#### [TEXT]
---+---

21. Why is it that positive infidels are not saved?

Positive infidels are not saved because, “positive infidelity, being willful obstinacy, palpable contradiction, and public contempt of divine revelation and of the precepts of the Gospel, is one of the most grievous sins in the sight of God and of His Holy Church,” says Saint Thomas Aquinas.

22. Explain the grievousness of the sin of infidelity.

Mortal sin is a deviation from virtue and divine law. The most heinous sin, therefore, is that which separates man from God more than any other. Now, no sin causes a greater separation from God than that of positive infidelity. When the intellect is in error and abandons the knowledge of God, the will follows it and increases in malice in proportion as the intellect turns away from the path of truth, justice, and charity. Each step that such a man takes in the darkness of infidelity, increases the distance that separates him from God. A return from that dangerous course is very difficult, for when the intellect is in error and the will is filled with malice and depravity, all the bonds capable of uniting man to God are torn asunder.

If such men die in this disposition of mind they are infallibly lost, says Saint Thomas. “Without faith it is impossible to please God.” (Heb. 11:6)

23. Which kind of infidels are not guilty of the sin of infidelity, but commit other grievous sins?

Those who are not guilty of the sin of infidelity, but commit other grievous sins, are all those unbaptized persons who never had an opportunity of knowing the true religion, or of becoming aware of the obligation of seeking and embracing it, but who do not live up to the dictates of their conscience.

24. Will this class of infidels be lost?

This class of infidels will be lost, not on account of their infidelity, which was no sin for them, but on account of other grievous sins which they committed against their conscience. “For whosoever have sinned without the law,” says Saint Paul, “shall perish without the law.” (Romans 2:12)

25. Will those infidels be lost, who are not guilty of the sin of infidelity and live up to their conscience?

Of those infidels who are not guilty of the sin of infidelity and are faithful in obeying the voice of their conscience, Saint Thomas Aquinas says: “If anyone was brought up in the wilderness or among brute beasts, and if he followed the law of nature to desire what is good, and to avoid what is wicked, we should certainly believe that God, by an inward inspiration, would reveal to him what he should believe, or would send someone to preach the Faith to him, as He sent Peter to Cornelius.”

Heresy Explained

26. What is the meaning of the word “heretic”?

The word “heretic” is derived from the Greek, and means “a chooser.”

27. What is a heretic?

A heretic is any baptized person, professing Christianity, and choosing for himself what to believe and what not to believe as he pleases, in obstinate opposition to any particular truth which he knows is taught by the Catholic Church as a truth revealed by God.

28. How many things, then, are required to make a person guilty of the sin of heresy?

---+---

#### [DATA ENTRIES]
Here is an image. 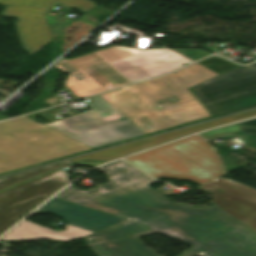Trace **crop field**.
I'll use <instances>...</instances> for the list:
<instances>
[{
	"label": "crop field",
	"instance_id": "crop-field-1",
	"mask_svg": "<svg viewBox=\"0 0 256 256\" xmlns=\"http://www.w3.org/2000/svg\"><path fill=\"white\" fill-rule=\"evenodd\" d=\"M109 183L86 192L70 185L55 198L126 219L85 237L97 256H160L136 237L161 232L194 245L180 256H256V235L216 205L187 208L147 185L122 160L98 168Z\"/></svg>",
	"mask_w": 256,
	"mask_h": 256
},
{
	"label": "crop field",
	"instance_id": "crop-field-2",
	"mask_svg": "<svg viewBox=\"0 0 256 256\" xmlns=\"http://www.w3.org/2000/svg\"><path fill=\"white\" fill-rule=\"evenodd\" d=\"M125 160L155 178L189 179L199 185L227 173L214 146L197 136Z\"/></svg>",
	"mask_w": 256,
	"mask_h": 256
},
{
	"label": "crop field",
	"instance_id": "crop-field-3",
	"mask_svg": "<svg viewBox=\"0 0 256 256\" xmlns=\"http://www.w3.org/2000/svg\"><path fill=\"white\" fill-rule=\"evenodd\" d=\"M51 213L66 221V231L55 232L24 220L3 240L55 239L67 243L112 225L123 218L52 198L34 214Z\"/></svg>",
	"mask_w": 256,
	"mask_h": 256
},
{
	"label": "crop field",
	"instance_id": "crop-field-4",
	"mask_svg": "<svg viewBox=\"0 0 256 256\" xmlns=\"http://www.w3.org/2000/svg\"><path fill=\"white\" fill-rule=\"evenodd\" d=\"M213 117L256 105V62L239 66L193 88Z\"/></svg>",
	"mask_w": 256,
	"mask_h": 256
},
{
	"label": "crop field",
	"instance_id": "crop-field-5",
	"mask_svg": "<svg viewBox=\"0 0 256 256\" xmlns=\"http://www.w3.org/2000/svg\"><path fill=\"white\" fill-rule=\"evenodd\" d=\"M67 174L57 170L0 193V234L68 183Z\"/></svg>",
	"mask_w": 256,
	"mask_h": 256
},
{
	"label": "crop field",
	"instance_id": "crop-field-6",
	"mask_svg": "<svg viewBox=\"0 0 256 256\" xmlns=\"http://www.w3.org/2000/svg\"><path fill=\"white\" fill-rule=\"evenodd\" d=\"M206 117H210V115L196 101L130 119L111 125V127L127 139Z\"/></svg>",
	"mask_w": 256,
	"mask_h": 256
},
{
	"label": "crop field",
	"instance_id": "crop-field-7",
	"mask_svg": "<svg viewBox=\"0 0 256 256\" xmlns=\"http://www.w3.org/2000/svg\"><path fill=\"white\" fill-rule=\"evenodd\" d=\"M214 195L213 203L256 234V196L233 181L217 178L200 187Z\"/></svg>",
	"mask_w": 256,
	"mask_h": 256
},
{
	"label": "crop field",
	"instance_id": "crop-field-8",
	"mask_svg": "<svg viewBox=\"0 0 256 256\" xmlns=\"http://www.w3.org/2000/svg\"><path fill=\"white\" fill-rule=\"evenodd\" d=\"M45 10L27 7L6 6L0 16L18 17L15 23L21 45L29 54H34L52 40L43 18Z\"/></svg>",
	"mask_w": 256,
	"mask_h": 256
},
{
	"label": "crop field",
	"instance_id": "crop-field-9",
	"mask_svg": "<svg viewBox=\"0 0 256 256\" xmlns=\"http://www.w3.org/2000/svg\"><path fill=\"white\" fill-rule=\"evenodd\" d=\"M252 116H256V110H252L249 112H245L242 114H238L232 117H228L222 120H218V121H214V122H210V123H206V124H202L199 126H195V127H191L188 129H184V130H180L177 132H173V133H169V134H165V135H161L158 137H154V138H150V139H146V140H142L139 142H135V143H131L128 145H124L121 147H117V148H113L110 150H106V151H102L96 154H92L89 156H85V157H81V158H77V159H73L71 161L75 162L78 160H81L83 158H87V159H106V160H111L113 158L131 153V152H135L141 149H145L190 133H193L195 131L198 130H202V129H206V128H210L219 124H226V123H230L236 120H240V119H244V118H248V117H252Z\"/></svg>",
	"mask_w": 256,
	"mask_h": 256
},
{
	"label": "crop field",
	"instance_id": "crop-field-10",
	"mask_svg": "<svg viewBox=\"0 0 256 256\" xmlns=\"http://www.w3.org/2000/svg\"><path fill=\"white\" fill-rule=\"evenodd\" d=\"M45 125L66 136L108 126L92 111Z\"/></svg>",
	"mask_w": 256,
	"mask_h": 256
},
{
	"label": "crop field",
	"instance_id": "crop-field-11",
	"mask_svg": "<svg viewBox=\"0 0 256 256\" xmlns=\"http://www.w3.org/2000/svg\"><path fill=\"white\" fill-rule=\"evenodd\" d=\"M183 63L188 64L190 62L184 59L183 57L179 56L148 66L137 68L131 71L120 73V75H122L126 80L132 83L173 71L183 66Z\"/></svg>",
	"mask_w": 256,
	"mask_h": 256
},
{
	"label": "crop field",
	"instance_id": "crop-field-12",
	"mask_svg": "<svg viewBox=\"0 0 256 256\" xmlns=\"http://www.w3.org/2000/svg\"><path fill=\"white\" fill-rule=\"evenodd\" d=\"M175 56H179V55L168 49L162 48V49L154 50L141 55H137L134 57H130L127 59H123L120 61L108 63V65H110L114 70L120 73V72L131 70L137 67L162 61L168 58H172Z\"/></svg>",
	"mask_w": 256,
	"mask_h": 256
},
{
	"label": "crop field",
	"instance_id": "crop-field-13",
	"mask_svg": "<svg viewBox=\"0 0 256 256\" xmlns=\"http://www.w3.org/2000/svg\"><path fill=\"white\" fill-rule=\"evenodd\" d=\"M70 137L90 148L124 140V138L121 137L110 126L85 132L82 134L70 136Z\"/></svg>",
	"mask_w": 256,
	"mask_h": 256
},
{
	"label": "crop field",
	"instance_id": "crop-field-14",
	"mask_svg": "<svg viewBox=\"0 0 256 256\" xmlns=\"http://www.w3.org/2000/svg\"><path fill=\"white\" fill-rule=\"evenodd\" d=\"M125 84H129V82H127L123 77L117 74L73 88H69V90L72 91L76 96L81 98Z\"/></svg>",
	"mask_w": 256,
	"mask_h": 256
},
{
	"label": "crop field",
	"instance_id": "crop-field-15",
	"mask_svg": "<svg viewBox=\"0 0 256 256\" xmlns=\"http://www.w3.org/2000/svg\"><path fill=\"white\" fill-rule=\"evenodd\" d=\"M154 82L181 104L196 100L175 74L154 80Z\"/></svg>",
	"mask_w": 256,
	"mask_h": 256
},
{
	"label": "crop field",
	"instance_id": "crop-field-16",
	"mask_svg": "<svg viewBox=\"0 0 256 256\" xmlns=\"http://www.w3.org/2000/svg\"><path fill=\"white\" fill-rule=\"evenodd\" d=\"M113 74H117L111 67L107 64L101 65L95 68H91L85 71H81L75 74L69 75L65 87H73L79 84L90 82L96 79L107 77Z\"/></svg>",
	"mask_w": 256,
	"mask_h": 256
},
{
	"label": "crop field",
	"instance_id": "crop-field-17",
	"mask_svg": "<svg viewBox=\"0 0 256 256\" xmlns=\"http://www.w3.org/2000/svg\"><path fill=\"white\" fill-rule=\"evenodd\" d=\"M182 82L191 88L203 81H206L216 75L217 73L195 63L187 68H184L176 73Z\"/></svg>",
	"mask_w": 256,
	"mask_h": 256
},
{
	"label": "crop field",
	"instance_id": "crop-field-18",
	"mask_svg": "<svg viewBox=\"0 0 256 256\" xmlns=\"http://www.w3.org/2000/svg\"><path fill=\"white\" fill-rule=\"evenodd\" d=\"M101 64H105L101 59H99L96 55L93 53L81 56L72 60H62L54 67L68 73H75L81 70H85L91 67H95Z\"/></svg>",
	"mask_w": 256,
	"mask_h": 256
},
{
	"label": "crop field",
	"instance_id": "crop-field-19",
	"mask_svg": "<svg viewBox=\"0 0 256 256\" xmlns=\"http://www.w3.org/2000/svg\"><path fill=\"white\" fill-rule=\"evenodd\" d=\"M91 102L86 103L89 105L99 117H101L109 125L127 120L121 113L114 109L100 96L90 98Z\"/></svg>",
	"mask_w": 256,
	"mask_h": 256
},
{
	"label": "crop field",
	"instance_id": "crop-field-20",
	"mask_svg": "<svg viewBox=\"0 0 256 256\" xmlns=\"http://www.w3.org/2000/svg\"><path fill=\"white\" fill-rule=\"evenodd\" d=\"M119 92H121L146 114L162 110L161 107H159L135 85L119 90Z\"/></svg>",
	"mask_w": 256,
	"mask_h": 256
},
{
	"label": "crop field",
	"instance_id": "crop-field-21",
	"mask_svg": "<svg viewBox=\"0 0 256 256\" xmlns=\"http://www.w3.org/2000/svg\"><path fill=\"white\" fill-rule=\"evenodd\" d=\"M101 96L128 119L145 115V113H143L118 91Z\"/></svg>",
	"mask_w": 256,
	"mask_h": 256
},
{
	"label": "crop field",
	"instance_id": "crop-field-22",
	"mask_svg": "<svg viewBox=\"0 0 256 256\" xmlns=\"http://www.w3.org/2000/svg\"><path fill=\"white\" fill-rule=\"evenodd\" d=\"M136 86L139 87L163 109L180 105V103H178L153 81L137 84Z\"/></svg>",
	"mask_w": 256,
	"mask_h": 256
},
{
	"label": "crop field",
	"instance_id": "crop-field-23",
	"mask_svg": "<svg viewBox=\"0 0 256 256\" xmlns=\"http://www.w3.org/2000/svg\"><path fill=\"white\" fill-rule=\"evenodd\" d=\"M70 163H72V162L69 160V161L58 163V164L50 165V166H47V167H43V168H40V169H36V170H33V171L18 174V175H15V176L0 179V190L5 189V188H7L9 186H12L14 184L20 183L22 181L28 180L30 178L36 177L38 175L44 174L46 172L52 171V170L57 169L59 167L65 166V165L70 164Z\"/></svg>",
	"mask_w": 256,
	"mask_h": 256
},
{
	"label": "crop field",
	"instance_id": "crop-field-24",
	"mask_svg": "<svg viewBox=\"0 0 256 256\" xmlns=\"http://www.w3.org/2000/svg\"><path fill=\"white\" fill-rule=\"evenodd\" d=\"M151 50H154V49H151ZM151 50H135V49H129L124 47L113 46L106 50L94 52V54H96L103 61L108 63V62H112L115 60H119L122 58L137 55V54L144 53Z\"/></svg>",
	"mask_w": 256,
	"mask_h": 256
},
{
	"label": "crop field",
	"instance_id": "crop-field-25",
	"mask_svg": "<svg viewBox=\"0 0 256 256\" xmlns=\"http://www.w3.org/2000/svg\"><path fill=\"white\" fill-rule=\"evenodd\" d=\"M199 64L219 73L222 74L230 69H233L239 65L229 62L227 60L212 56L205 60L198 62Z\"/></svg>",
	"mask_w": 256,
	"mask_h": 256
},
{
	"label": "crop field",
	"instance_id": "crop-field-26",
	"mask_svg": "<svg viewBox=\"0 0 256 256\" xmlns=\"http://www.w3.org/2000/svg\"><path fill=\"white\" fill-rule=\"evenodd\" d=\"M54 0H0L1 4L46 9Z\"/></svg>",
	"mask_w": 256,
	"mask_h": 256
},
{
	"label": "crop field",
	"instance_id": "crop-field-27",
	"mask_svg": "<svg viewBox=\"0 0 256 256\" xmlns=\"http://www.w3.org/2000/svg\"><path fill=\"white\" fill-rule=\"evenodd\" d=\"M238 132H241L238 128V125H232L225 128H218V129H215L206 133H202L199 135H201L205 139H209V138H213V137L224 135V134H233Z\"/></svg>",
	"mask_w": 256,
	"mask_h": 256
},
{
	"label": "crop field",
	"instance_id": "crop-field-28",
	"mask_svg": "<svg viewBox=\"0 0 256 256\" xmlns=\"http://www.w3.org/2000/svg\"><path fill=\"white\" fill-rule=\"evenodd\" d=\"M58 1H60L64 4H67V5L75 8V9H77V10L83 12V13H85L86 11H88L90 8H92L95 5V4L90 3L86 0H58Z\"/></svg>",
	"mask_w": 256,
	"mask_h": 256
},
{
	"label": "crop field",
	"instance_id": "crop-field-29",
	"mask_svg": "<svg viewBox=\"0 0 256 256\" xmlns=\"http://www.w3.org/2000/svg\"><path fill=\"white\" fill-rule=\"evenodd\" d=\"M172 50H174V51H176L194 61L211 54V53H208L203 50H186V49H172Z\"/></svg>",
	"mask_w": 256,
	"mask_h": 256
},
{
	"label": "crop field",
	"instance_id": "crop-field-30",
	"mask_svg": "<svg viewBox=\"0 0 256 256\" xmlns=\"http://www.w3.org/2000/svg\"><path fill=\"white\" fill-rule=\"evenodd\" d=\"M238 124L256 126V119L240 122ZM249 126H239L240 130L242 131L241 133L247 135H256V127Z\"/></svg>",
	"mask_w": 256,
	"mask_h": 256
},
{
	"label": "crop field",
	"instance_id": "crop-field-31",
	"mask_svg": "<svg viewBox=\"0 0 256 256\" xmlns=\"http://www.w3.org/2000/svg\"><path fill=\"white\" fill-rule=\"evenodd\" d=\"M106 161H102V160H82L79 162H76L77 165H82V166H92L95 167L101 163H104Z\"/></svg>",
	"mask_w": 256,
	"mask_h": 256
},
{
	"label": "crop field",
	"instance_id": "crop-field-32",
	"mask_svg": "<svg viewBox=\"0 0 256 256\" xmlns=\"http://www.w3.org/2000/svg\"><path fill=\"white\" fill-rule=\"evenodd\" d=\"M44 113H45V115L47 116L46 117V120H49V121H54V112H52V110L51 109H49V110H44L43 111Z\"/></svg>",
	"mask_w": 256,
	"mask_h": 256
},
{
	"label": "crop field",
	"instance_id": "crop-field-33",
	"mask_svg": "<svg viewBox=\"0 0 256 256\" xmlns=\"http://www.w3.org/2000/svg\"><path fill=\"white\" fill-rule=\"evenodd\" d=\"M236 184L239 186V188H241V189H243V190H246V191H248V192L253 193V194L256 195V190H255V189H252V188L243 186V185L238 184V183H236Z\"/></svg>",
	"mask_w": 256,
	"mask_h": 256
},
{
	"label": "crop field",
	"instance_id": "crop-field-34",
	"mask_svg": "<svg viewBox=\"0 0 256 256\" xmlns=\"http://www.w3.org/2000/svg\"><path fill=\"white\" fill-rule=\"evenodd\" d=\"M42 116H43L42 112H39V113L31 114V115L28 116V117H30V118H32V119H34V120H36V121H38V122H40V123H42V124H45V123L39 121L38 119H36L37 117H42Z\"/></svg>",
	"mask_w": 256,
	"mask_h": 256
},
{
	"label": "crop field",
	"instance_id": "crop-field-35",
	"mask_svg": "<svg viewBox=\"0 0 256 256\" xmlns=\"http://www.w3.org/2000/svg\"><path fill=\"white\" fill-rule=\"evenodd\" d=\"M45 101L48 103L49 106L55 105V95L52 98L47 99Z\"/></svg>",
	"mask_w": 256,
	"mask_h": 256
}]
</instances>
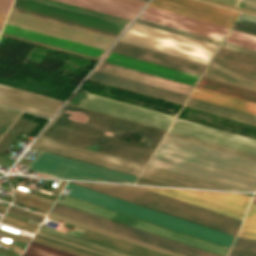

---+---

#### [REQUIRED TASKS]
A: Could you repeat the catechism passage word for word, starting at "26. What is" and ending at "sin of heresy?"?
B: Answer these about the catechism passage:
(i) According to the catechism passage, what does the Greek word behind "heretic" mean?
(ii) Which chapter and verse of Romans is cited for the words "shall perish without the law"?
(iii) In the words quoted from Saint Thomas Aquinas, whom did God send to Cornelius?
C: How would the catechism passage go on? Take it further, beginning after its last sentence.
The lines have nothing to do with any of this.

#### [ANSWER SET]
A:
26. What is the meaning of the word “heretic”?

The word “heretic” is derived from the Greek, and means “a chooser.”

27. What is a heretic?

A heretic is any baptized person, professing Christianity, and choosing for himself what to believe and what not to believe as he pleases, in obstinate opposition to any particular truth which he knows is taught by the Catholic Church as a truth revealed by God.

28. How many things, then, are required to make a person guilty of the sin of heresy?

B:
(i) "A chooser."
(ii) Romans 2:12.
(iii) Peter.

C:
To make a person guilty of the sin of heresy, three things are required:

a) He must be baptized and profess Christianity. This distinguishes him from a Jew and idolater; b) He must refuse to believe a truth revealed by God, and taught by the Church as so revealed;c) He must obstinately adhere to error, preferring his own private judgment in matters of faith and morals to the infallible teaching of the Catholic Church.

29. How many kinds of heretics (Protestants) are there?

There are three kinds of heretics:

a) Those who are guilty of the sin of heresy; b) Those who are not guilty of the sin of heresy, but commit other grievous sins;c) Those who are not guilty of the sin of heresy and live up to the dictates of their conscience.

30. Who are guilty of the sin of heresy?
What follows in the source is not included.